Defence lawyers in the ongoing Kyle Rittenhouse court case have sought a mistrial, complaining that video evidence sent to them by the prosecution was compressed by the Mail app on a prosecutor’s iPhone and therefore wasn’t as clear as the material used by the state.
It appears there were technical difficulties at this stage of proceedings. According to CNN‘s coverage of the trial, a member of the prosecution team tried to use AirDrop to send the relevant drone video footage to the defence; when this failed, because the recipient was using an Android device, they instead emailed the file from the same iPhone, during which process it was allegedly compressed from 11.2MB to 3.6MB.

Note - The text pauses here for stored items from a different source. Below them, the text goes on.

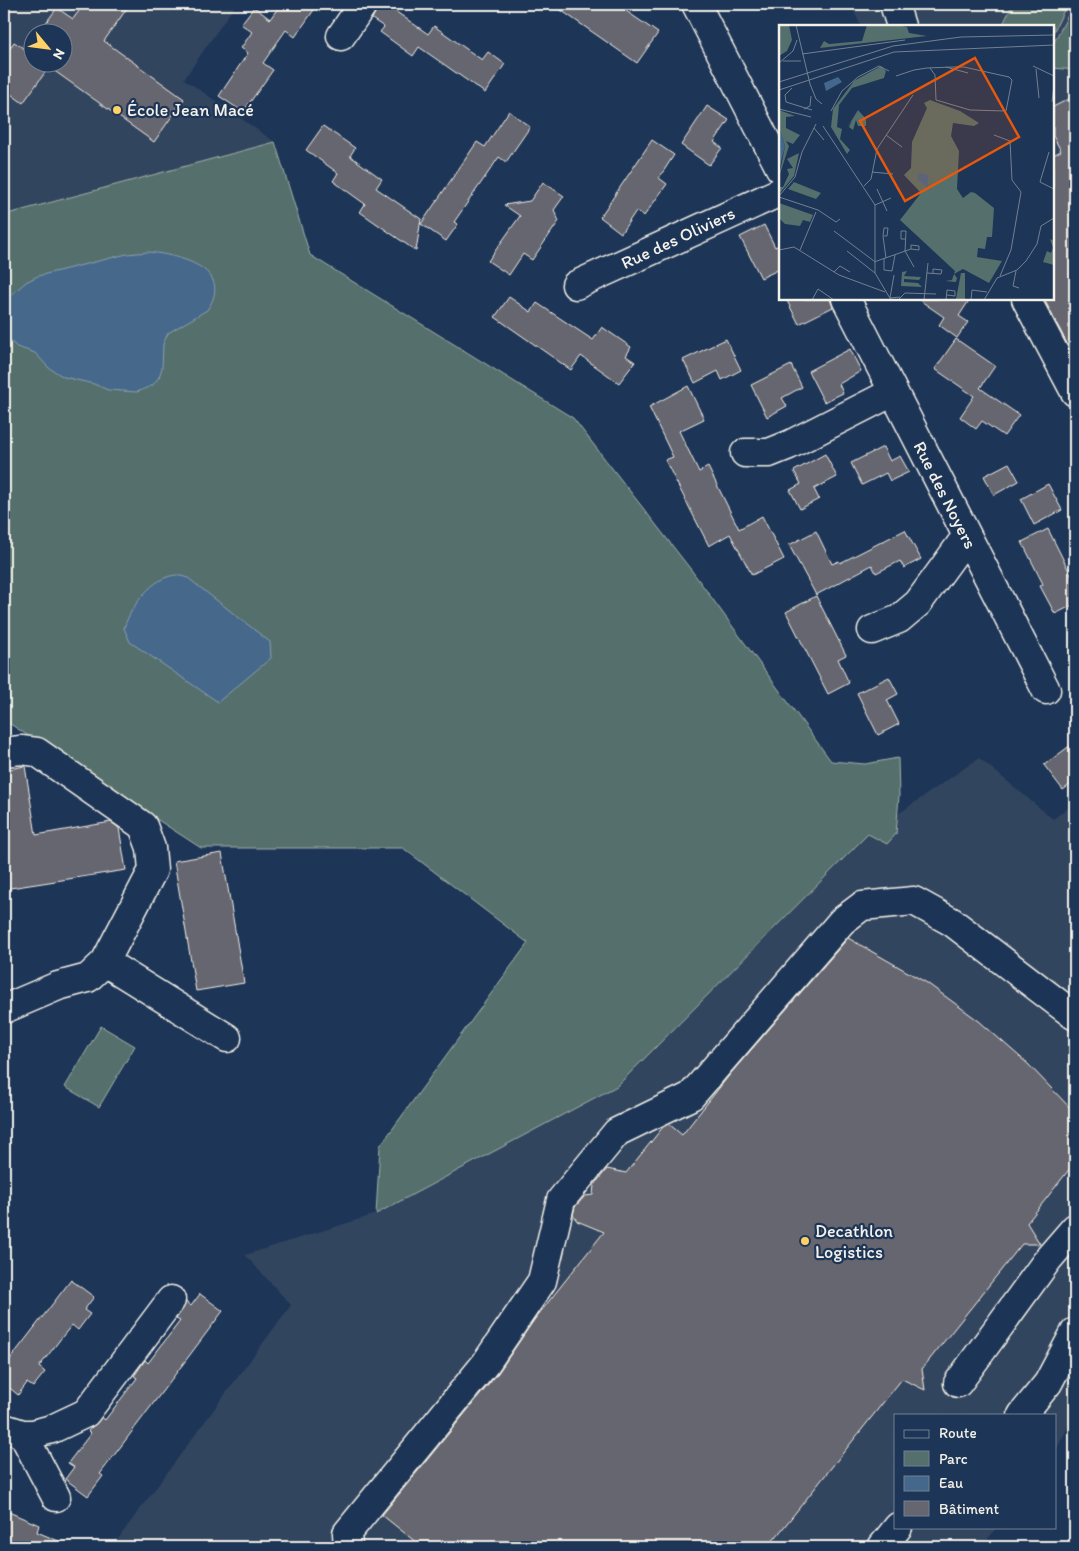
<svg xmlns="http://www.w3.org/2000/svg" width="1079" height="1551" viewBox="0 0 1079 1551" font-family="Itim,sans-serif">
<rect width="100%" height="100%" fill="#1d3557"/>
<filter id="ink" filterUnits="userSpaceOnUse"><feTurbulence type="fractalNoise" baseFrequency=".02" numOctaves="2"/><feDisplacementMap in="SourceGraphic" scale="10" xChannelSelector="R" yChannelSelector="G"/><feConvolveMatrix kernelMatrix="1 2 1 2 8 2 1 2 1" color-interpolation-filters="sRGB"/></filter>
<g filter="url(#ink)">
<path fill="#33445e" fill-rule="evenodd" d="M 4,4 L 236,4 L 184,79 L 275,142 L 4,215 ZM 32,32 L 62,32 L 62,62 L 32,62 Z
M 850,4 L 1075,4 L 1075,399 L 1023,299 L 1053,299 L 1053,26 L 861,26 Z
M 979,758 L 1053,819 L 1075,803 L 1075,1414 L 1055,1452 L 1055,1415 L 895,1415 L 895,1527 L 997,1527 L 982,1547 L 112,1547 L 291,1305 L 245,1255 L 376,1214 L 617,1086 L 868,834 L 896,834 L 898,814 Z"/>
<path fill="#556f6c" stroke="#a4b0aa" d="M 1013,4 L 1067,4 L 1053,33 L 1053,26 L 1002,26 Z
M 1074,4 L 1075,70 L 1053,68 L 1053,44 Z
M 275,142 L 310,255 L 573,418 L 692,571 L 831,761 L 865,764 L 898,758 L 899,796 L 896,834 L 887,844 L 868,834 L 617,1086 L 376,1214 L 380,1146 L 528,943 L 403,848 L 201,848 L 4,720 L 4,215 Z
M 101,1026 L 135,1046 L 99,1107 L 65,1087 Z"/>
<path fill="#44688b" stroke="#8a9fb0" d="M 148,252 C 177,255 236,268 207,310 L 168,333 L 163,344 L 162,368 L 159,377 L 153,385 L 137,392 L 108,390 L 94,384 L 64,377 L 49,368 L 35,353 L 17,347 L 4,335 L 4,301 L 26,282 L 38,276 L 127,254 Z
M 177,575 L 188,578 L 270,642 L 271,658 L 218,702 L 130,642 L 124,628 C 131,606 153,576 177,575 Z"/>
<path fill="#666670" stroke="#f4f1e8" d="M 84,4 L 130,4 L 104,41 L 184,99 L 154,142 L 49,67 L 23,103 L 4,89 L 4,57 L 14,42 L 26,50 L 32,42 L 32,62 L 62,62 L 62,32 L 39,32 L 57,8 L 73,19 Z
M 281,4 L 318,4 L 295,37 L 286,30 L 274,47 L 263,63 L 273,70 L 243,112 L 219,96 L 248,53 L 241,48 L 252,32 L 241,24 L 254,7 L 270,19 Z
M 379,4 L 400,4 L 395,11 L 428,34 L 434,26 L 482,60 L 488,52 L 505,64 L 485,93 L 419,47 L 413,56 L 380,32 L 384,27 L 372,19 Z
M 552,4 L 616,4 L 658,33 L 637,63 Z
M 1075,96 L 1075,359 L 1044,299 L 1053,299 L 1053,155 L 1061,151 L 1053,136 L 1053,107 Z
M 707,106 L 729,120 L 714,142 L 722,148 L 709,165 L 681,145 Z
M 509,111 L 530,127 L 506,162 L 499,157 L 454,222 L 458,224 L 446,241 L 421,224 L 477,142 L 485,147 Z
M 323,126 L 355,148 L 350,156 L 382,179 L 376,188 L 421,219 L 416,251 L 360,212 L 365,204 L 333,181 L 338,173 L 306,150 Z
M 652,140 L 674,155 L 659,178 L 667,184 L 644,216 L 636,211 L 621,233 L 600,217 Z
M 543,182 L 564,196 L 554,210 L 559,221 L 532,260 L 523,254 L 509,275 L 488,261 L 520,216 L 504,205 L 530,201 Z
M 764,225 L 775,247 L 780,245 L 780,269 L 761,278 L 740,237 Z
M 509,297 L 531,312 L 537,303 L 593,340 L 602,327 L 631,347 L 626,356 L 635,362 L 619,383 L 581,356 L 571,370 L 495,317 Z
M 786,299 L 830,299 L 833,307 L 799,324 Z
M 918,299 L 970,299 L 959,316 L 968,322 L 957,338 L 939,325 L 944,317 Z
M 726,339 L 741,370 L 722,380 L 718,371 L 695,383 L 683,360 Z
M 956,339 L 995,366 L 980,388 L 1019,415 L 1004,436 L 982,421 L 976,429 L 960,417 L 974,396 L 935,369 Z
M 850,349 L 861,371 L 839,384 L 843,393 L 824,402 L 808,371 Z
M 791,365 L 802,387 L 782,398 L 787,406 L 767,417 L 751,385 Z
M 688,386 L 704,419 L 679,431 L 699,472 L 708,467 L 739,529 L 762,516 L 784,559 L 752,575 L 730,534 L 709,546 L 665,460 L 673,457 L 649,407 Z
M 883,447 L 890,461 L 900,456 L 909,472 L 890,481 L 886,473 L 862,485 L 851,463 Z
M 825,454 L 837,477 L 814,489 L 819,499 L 800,509 L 790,490 L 801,484 L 794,471 Z
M 1009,463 L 1019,481 L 994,495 L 984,476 Z
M 1048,484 L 1062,510 L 1034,525 L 1021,499 Z
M 1048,529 L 1075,583 L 1075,604 L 1055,614 L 1040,586 L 1043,584 L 1022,542 Z
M 905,530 L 921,559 L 904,568 L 900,561 L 876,573 L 872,565 L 816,595 L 789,545 L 816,531 L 832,564 L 839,561 L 840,563 Z
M 816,596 L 846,655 L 838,659 L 849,683 L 828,694 L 786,612 Z
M 889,677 L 898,694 L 887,700 L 899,724 L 878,735 L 857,693 Z
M 1075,742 L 1075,781 L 1063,790 L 1044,765 Z
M 25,766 L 36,835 L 111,822 L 119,828 L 126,870 L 4,889 L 4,770 Z
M 222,853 L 244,983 L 196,991 L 174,861 Z
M 848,938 L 927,983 L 979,1021 L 1028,1064 L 1075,1113 L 1075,1162 L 1027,1223 L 1040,1244 L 1022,1244 L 922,1369 L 925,1390 L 902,1379 L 768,1547 L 422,1547 L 382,1515 L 498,1373 L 534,1320 L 604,1232 L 577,1221 L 573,1215 L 575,1207 L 585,1196 L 593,1195 L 594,1185 L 607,1169 L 626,1173 L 663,1127 L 669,1124 L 682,1135 L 731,1073 Z
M 71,1280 L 94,1297 L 84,1310 L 90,1314 L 78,1330 L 72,1325 L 62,1337 L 39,1367 L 45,1372 L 33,1387 L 27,1383 L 18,1395 L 4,1383 L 4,1367 Z
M 200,1294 L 223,1311 L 100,1474 L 103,1476 L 88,1496 L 65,1479 L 74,1467 L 68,1463 L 91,1433 L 88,1431 L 102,1417 L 105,1420 L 137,1378 L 134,1376 L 145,1360 L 148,1363 L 180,1321 L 176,1319 L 186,1302 L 191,1306 Z
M 4,1510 L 39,1525 L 37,1532 L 73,1547 L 4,1547 Z"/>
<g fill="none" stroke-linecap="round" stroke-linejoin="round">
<g stroke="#f4f1e8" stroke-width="31">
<path id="minor" d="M 696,4 L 780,168
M 894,4 L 901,26
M 341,36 L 363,4
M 576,285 L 780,192
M 846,299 L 1046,690
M 1026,299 L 1075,392
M 745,453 L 769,453 L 789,445 L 893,392
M 872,630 L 899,619 L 918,603 L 966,537
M 4,752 L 21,750 L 37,752 L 143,826 L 151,848 L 153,870 L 105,962 L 88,978 L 58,986 L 4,1009
M 105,962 L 227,1038
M 958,1383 L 1049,1258 L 1075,1228
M 1022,1415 L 1048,1383 L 1075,1332
M 4,1428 L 23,1434 L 33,1434 L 52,1429 L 86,1413 L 171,1300
M 23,1434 L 56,1497
M 348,1547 L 347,1533 L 486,1363 L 542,1281 L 561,1200 L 617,1132 L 691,1096 L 842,921 L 862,906 L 914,901 L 952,922 L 1075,1016
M 882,1547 L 898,1527"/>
</g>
<use href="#minor" stroke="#1d3557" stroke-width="28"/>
</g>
</g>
<g fill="#ffd166" stroke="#1d3557" stroke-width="2">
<circle cx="117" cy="110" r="5"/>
<circle cx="805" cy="1241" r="5"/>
</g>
<g text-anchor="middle" stroke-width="4.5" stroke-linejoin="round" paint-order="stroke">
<g font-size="18" fill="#f4f1e8" stroke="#1d3557" text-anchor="start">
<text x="127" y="116">École Jean Macé</text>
<text x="815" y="1237">Decathlon<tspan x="815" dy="21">Logistics</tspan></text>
</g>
<g font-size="18" fill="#f4f1e8" stroke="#1d3557">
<text transform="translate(678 238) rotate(-25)" y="6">Rue des Oliviers</text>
<text transform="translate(945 495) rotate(63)" y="6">Rue des Noyers</text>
</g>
</g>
<g transform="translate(779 25)">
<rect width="275" height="275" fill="#1d3557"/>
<path d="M 0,0 L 10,0 L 13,15 L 8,26 L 0,31 ZM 88,0 L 118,0 L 128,2 L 130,8 L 148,11 L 41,23 L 45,16 L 50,19 L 83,16 ZM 102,41 L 107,46 L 105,53 L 73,63 L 60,80 L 58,102 L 63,104 L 61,114 L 71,125 L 68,129 L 52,102 L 54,84 L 75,56 ZM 151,75 L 181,86 L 200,98 L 195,101 L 174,98 L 172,111 L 180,126 L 178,164 L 184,173 L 192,167 L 196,168 L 215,183 L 213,212 L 208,212 L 206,224 L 199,223 L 198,232 L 223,236 L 210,258 L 184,244 L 175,249 L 178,253 L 177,257 L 166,256 L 173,255 L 176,246 L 121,195 L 142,168 L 125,150 L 132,143 L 133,117 L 148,83 L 145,78 ZM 0,85 L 16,91 L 7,92 L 7,103 L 21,110 L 14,119 L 7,116 L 10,121 L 0,152 L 6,121 L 0,103 ZM 79,85 L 87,94 L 87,101 L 79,101 L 77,95 L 74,105 L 70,102 L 73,96 L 68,103 ZM 20,128 L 15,151 L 0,169 L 0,162 L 4,162 L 10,149 L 8,144 L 14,143 L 8,134 ZM 15,157 L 42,168 L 37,174 L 9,164 ZM 0,178 L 34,190 L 31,197 L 24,195 L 21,201 L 6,199 L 0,193 ZM 271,214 L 275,216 L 275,240 L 264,237 L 268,226 L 272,228 L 274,223 ZM 128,246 L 125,251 L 142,252 L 140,255 L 125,254 L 125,257 L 139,258 L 143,262 L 122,261 L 123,247 ZM 182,248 L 186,248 L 186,275 L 177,274 Z" fill="#556f6c"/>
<path d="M 59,52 L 63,57 L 47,66 L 45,58 ZM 0,103 L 6,121 L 0,145 ZM 139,148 L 149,150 L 149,163 L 139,155 Z" fill="#44688b"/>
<path fill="none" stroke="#738091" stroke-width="1" d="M 17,0 L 31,59 L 37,74 L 43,79M 23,29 L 126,15M 4,36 L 22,36M 0,38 L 14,26 L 18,15M 254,41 L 275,51M 167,42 L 189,48M 257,44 L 260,73M 117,51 L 135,45 L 148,43 L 174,42 L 185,42 L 230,52 L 233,55 L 227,86 L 191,85 L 157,75 L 156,50 L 151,43M 0,57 L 114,21 L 182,12 L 275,10M 13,63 L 6,70 L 7,77 L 33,85M 0,65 L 115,27 L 275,20M 273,77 L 275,59M 0,84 L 32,92M 25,84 L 31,81 L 32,71M 52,86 L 63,66 L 79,52 L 100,41 L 110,46M 44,101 L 96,180 L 96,248 L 112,275M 35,103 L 45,115M 107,110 L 123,122M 215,110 L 231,116 L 233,155 L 242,167 L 232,225 L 221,251M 270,127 L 261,157 L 275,164M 93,147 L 114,149M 85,161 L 92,154 L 98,124 L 134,70M 98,164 L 108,186M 0,171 L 16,152 L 23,127 L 37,99M 0,172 L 39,185 L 57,197 L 61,194M 96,180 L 112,173M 55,206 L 95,236M 105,211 L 108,211 L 109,203 L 105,203 L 104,211 L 107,233M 126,214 L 122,214 L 122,206 L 127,206 L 126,226 L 135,242M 0,225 L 15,222 L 60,250 L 106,267M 21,225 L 37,187M 68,226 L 96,248M 105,233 L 105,245 L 113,246 L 116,230M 95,237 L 132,224 L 140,225 L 140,221 L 132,220 L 132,224M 237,246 L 234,261 L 240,263M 55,247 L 61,241 L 71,247M 148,248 L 162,249 L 163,245 L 154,244 L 154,248M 115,250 L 111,273 L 121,272M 33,275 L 39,264 L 55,275M 119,275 L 126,268 L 157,269M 145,275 L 149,238M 167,275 L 168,265 L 176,266 L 176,271 L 168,270M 192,275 L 193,265 L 208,267M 205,275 L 218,253 L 238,245 L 247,236 L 258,219 L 262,201 L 275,193"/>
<path fill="#e8590c" fill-opacity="0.15" stroke="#e8590c" stroke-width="2.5" d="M 196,33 L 240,112 L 126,176 L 81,96 Z"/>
<rect width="275" height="275" fill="none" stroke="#f4f1e8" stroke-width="2.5"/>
</g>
<rect width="1079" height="1551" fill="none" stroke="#1d3557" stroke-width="20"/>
<rect x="10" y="10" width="1059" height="1531" fill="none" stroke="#f4f1e8" stroke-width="2" filter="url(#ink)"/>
<rect x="894" y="1414" width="162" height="115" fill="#1d3557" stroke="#738091"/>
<rect x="904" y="1430" width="25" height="8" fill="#1d3557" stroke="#738091"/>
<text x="939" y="1438" font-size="15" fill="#f4f1e8">Route</text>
<rect x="904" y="1451" width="25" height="15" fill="#556f6c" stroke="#738091"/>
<text x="939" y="1464" font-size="15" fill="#f4f1e8">Parc</text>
<rect x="904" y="1476" width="25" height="15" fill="#44688b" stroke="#738091"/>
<text x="939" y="1488" font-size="15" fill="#f4f1e8">Eau</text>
<rect x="904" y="1501" width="25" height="15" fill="#666670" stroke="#738091"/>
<text x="939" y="1514" font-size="15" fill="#f4f1e8">Bâtiment</text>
<g transform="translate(48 48) rotate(119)"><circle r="24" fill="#1d3557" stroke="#738091"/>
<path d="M0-4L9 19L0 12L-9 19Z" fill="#ffd166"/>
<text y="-8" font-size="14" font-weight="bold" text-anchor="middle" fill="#f4f1e8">N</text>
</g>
</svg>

“The video provided to the defence was not as clear as the video kept by the state,” reads part of a defence motion subsequently filed to dismiss the case.
2/2 2/2 -Defense alleges State gave them drone video that was not as high quality as the copy the state had. Read full motion attached to this thread. #KyleRittenhouse pic.twitter.com/QCLnNfKKXw
— Kristen Barbaresi (@KristenBarbar) November 17, 2021
But the prosecution claim that any such compression was inadvertent, and deny that they can be held responsible for “something that happened in the transfer that we had no knowledge of”.
The judge has not yet ruled on the motion.
Bizarrely, this isn’t the first Apple-related tech confusion to afflict the trial. The judge in the case previously disallowed the use of an iPad to present video evidence in court, on the basis of an apparent misunderstanding of pinch-to-zoom.
Rittenhouse faces five felony charges, including two counts of homicide and one of attempted homicide, related to shootings in Kenosha, Wisconsin, in August 2020. If convicted on the most serious counts he could face life in prison.